Somerville Writer Dan Kimmel

Well, since the predictions of the Mayans have failed to see the light of day, I was able to meet with Somerville film critic and science fiction writer Dan Kimmel. Kimmel is the author of a number of books including: The Fourth Network: How Fox Broke the Rules and Reinvented TV, and I’ll Have What She’s Having: Behind the Scenes of the Great Romantic Comedies.
Since we spoke two years ago, probably at the same booth at the Diesel Cafe, Kimmel was nominated for a HUGO AWARD for his essay collection Jar -Jar Blinks Must Die. Kimmel also has released a science fiction novel Shh! It’s A Secret. The novel concerns space aliens in the La La Land of Hollywood.

Kimmel is a resident of the Ball Square section of the city, and he teaches film at Suffolk University in Boston. He is a member of Temple B’nai  B’rith on Central Street, and he told me he feels quite at home now in the environs of Somerville.

Kimmel revealed that a small press in Brooklyn Fantastic Books—a press that usually deals with reprints—took a chance on Shh! It’s A Secret!

§ Recorded data:
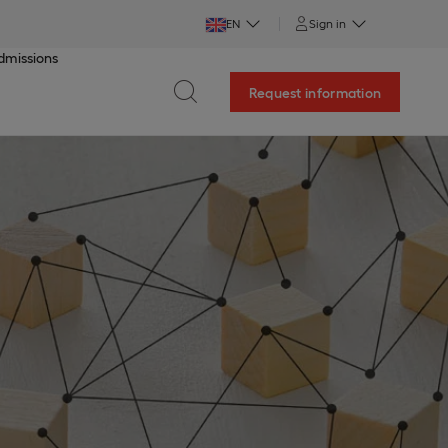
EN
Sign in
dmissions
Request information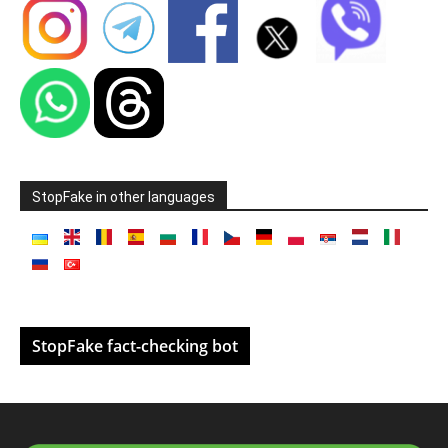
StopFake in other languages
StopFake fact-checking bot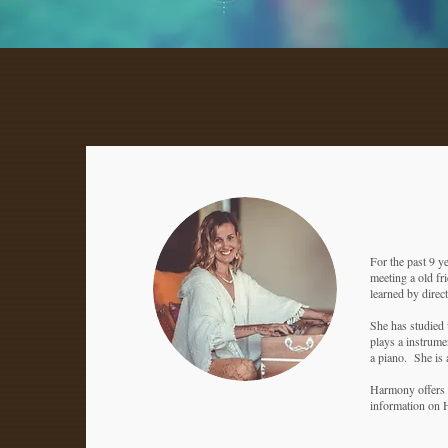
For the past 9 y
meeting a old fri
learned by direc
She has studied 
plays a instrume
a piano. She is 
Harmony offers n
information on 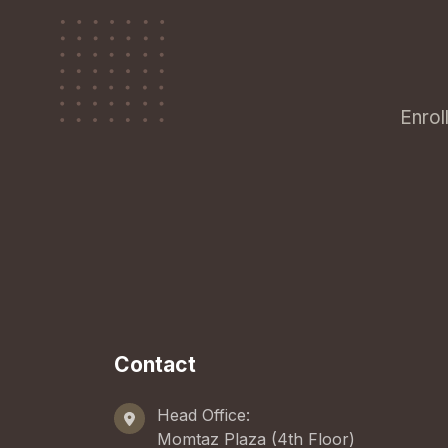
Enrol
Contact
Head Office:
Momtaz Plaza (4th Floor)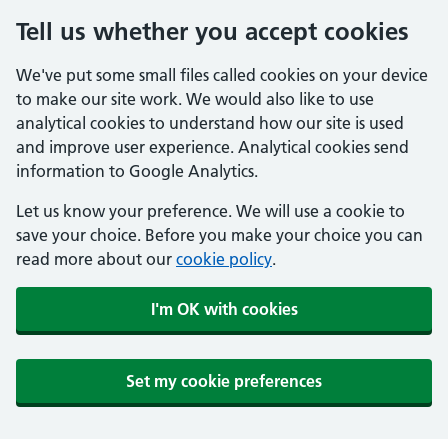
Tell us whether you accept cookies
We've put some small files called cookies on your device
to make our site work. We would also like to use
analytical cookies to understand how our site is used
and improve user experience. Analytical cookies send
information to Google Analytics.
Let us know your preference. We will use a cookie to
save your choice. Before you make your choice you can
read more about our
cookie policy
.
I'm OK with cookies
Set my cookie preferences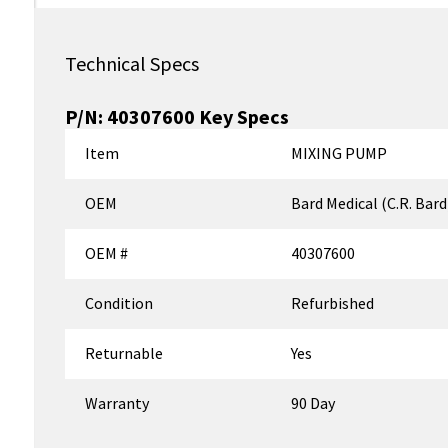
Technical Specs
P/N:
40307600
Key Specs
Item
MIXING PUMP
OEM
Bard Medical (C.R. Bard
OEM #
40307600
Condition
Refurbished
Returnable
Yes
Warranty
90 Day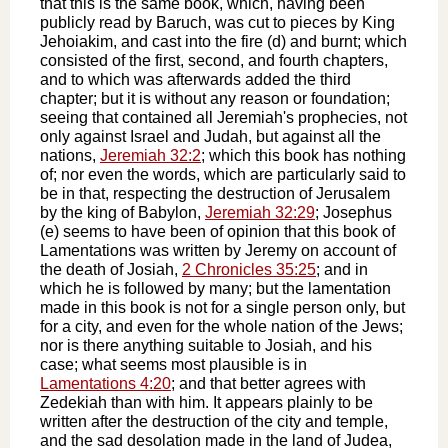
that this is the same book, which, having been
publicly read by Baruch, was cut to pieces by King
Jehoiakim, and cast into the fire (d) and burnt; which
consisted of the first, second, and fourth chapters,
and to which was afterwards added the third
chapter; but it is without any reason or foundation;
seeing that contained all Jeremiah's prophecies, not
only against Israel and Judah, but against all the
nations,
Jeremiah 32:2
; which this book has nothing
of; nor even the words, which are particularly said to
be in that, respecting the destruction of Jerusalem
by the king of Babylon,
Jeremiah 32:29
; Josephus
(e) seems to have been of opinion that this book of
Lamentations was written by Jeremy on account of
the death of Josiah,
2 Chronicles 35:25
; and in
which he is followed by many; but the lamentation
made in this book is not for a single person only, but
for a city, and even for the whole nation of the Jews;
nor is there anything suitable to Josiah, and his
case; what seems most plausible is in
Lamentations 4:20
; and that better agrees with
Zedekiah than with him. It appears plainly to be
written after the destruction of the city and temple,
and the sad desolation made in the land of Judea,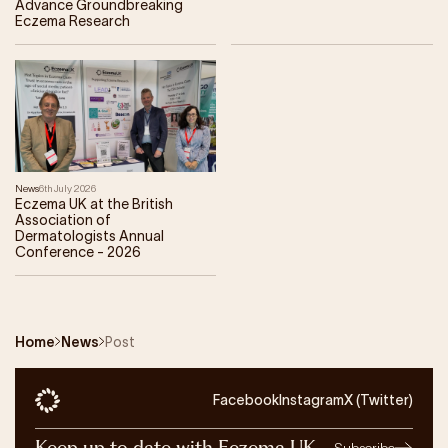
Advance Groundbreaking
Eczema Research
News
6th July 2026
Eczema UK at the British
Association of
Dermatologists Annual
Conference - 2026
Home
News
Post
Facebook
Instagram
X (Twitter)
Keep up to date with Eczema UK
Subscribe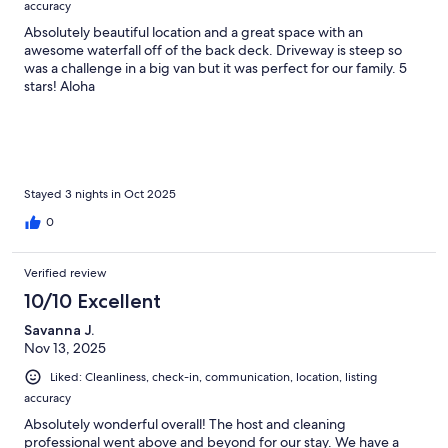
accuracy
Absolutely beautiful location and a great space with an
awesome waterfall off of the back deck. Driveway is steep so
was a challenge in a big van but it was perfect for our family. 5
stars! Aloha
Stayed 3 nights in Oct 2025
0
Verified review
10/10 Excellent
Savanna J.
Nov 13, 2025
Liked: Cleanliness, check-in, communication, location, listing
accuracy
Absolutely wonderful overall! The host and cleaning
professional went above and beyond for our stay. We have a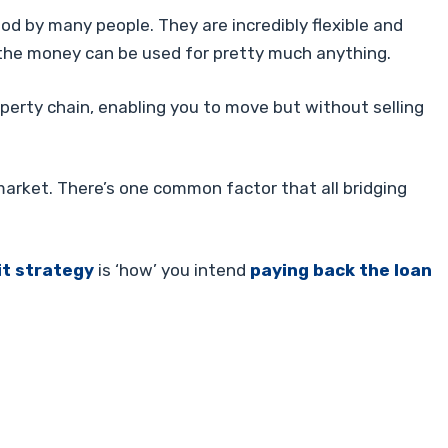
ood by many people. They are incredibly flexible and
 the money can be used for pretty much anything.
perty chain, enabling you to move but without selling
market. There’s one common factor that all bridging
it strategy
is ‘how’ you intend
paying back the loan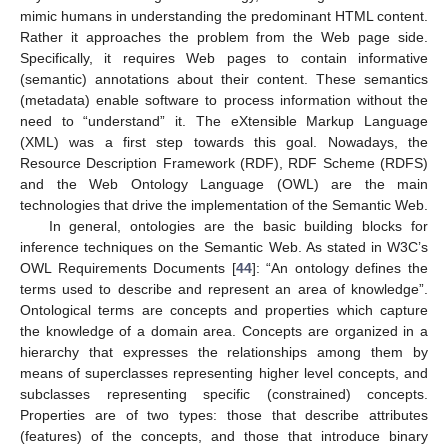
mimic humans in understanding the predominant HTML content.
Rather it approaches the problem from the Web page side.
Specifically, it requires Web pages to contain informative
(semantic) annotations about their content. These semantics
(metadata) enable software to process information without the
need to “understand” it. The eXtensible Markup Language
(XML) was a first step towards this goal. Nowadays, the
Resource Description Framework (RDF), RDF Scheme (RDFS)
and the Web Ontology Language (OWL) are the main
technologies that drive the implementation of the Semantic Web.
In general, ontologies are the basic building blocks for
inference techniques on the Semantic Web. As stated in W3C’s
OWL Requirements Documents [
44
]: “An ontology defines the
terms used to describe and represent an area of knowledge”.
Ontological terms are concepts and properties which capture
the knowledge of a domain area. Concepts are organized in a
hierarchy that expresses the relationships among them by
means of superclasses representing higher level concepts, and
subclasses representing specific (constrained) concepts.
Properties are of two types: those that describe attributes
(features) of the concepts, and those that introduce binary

§ Work to be completed: Reproduce the passage from the Dan Kimmel profile starting with "Somerville Writer Dan" and going on through "Land of Hollywood.".

§ Reply:
Somerville Writer Dan Kimmel

Well, since the predictions of the Mayans have failed to see the light of day, I was able to meet with Somerville film critic and science fiction writer Dan Kimmel. Kimmel is the author of a number of books including: The Fourth Network: How Fox Broke the Rules and Reinvented TV, and I’ll Have What She’s Having: Behind the Scenes of the Great Romantic Comedies.
Since we spoke two years ago, probably at the same booth at the Diesel Cafe, Kimmel was nominated for a HUGO AWARD for his essay collection Jar -Jar Blinks Must Die. Kimmel also has released a science fiction novel Shh! It’s A Secret. The novel concerns space aliens in the La La Land of Hollywood.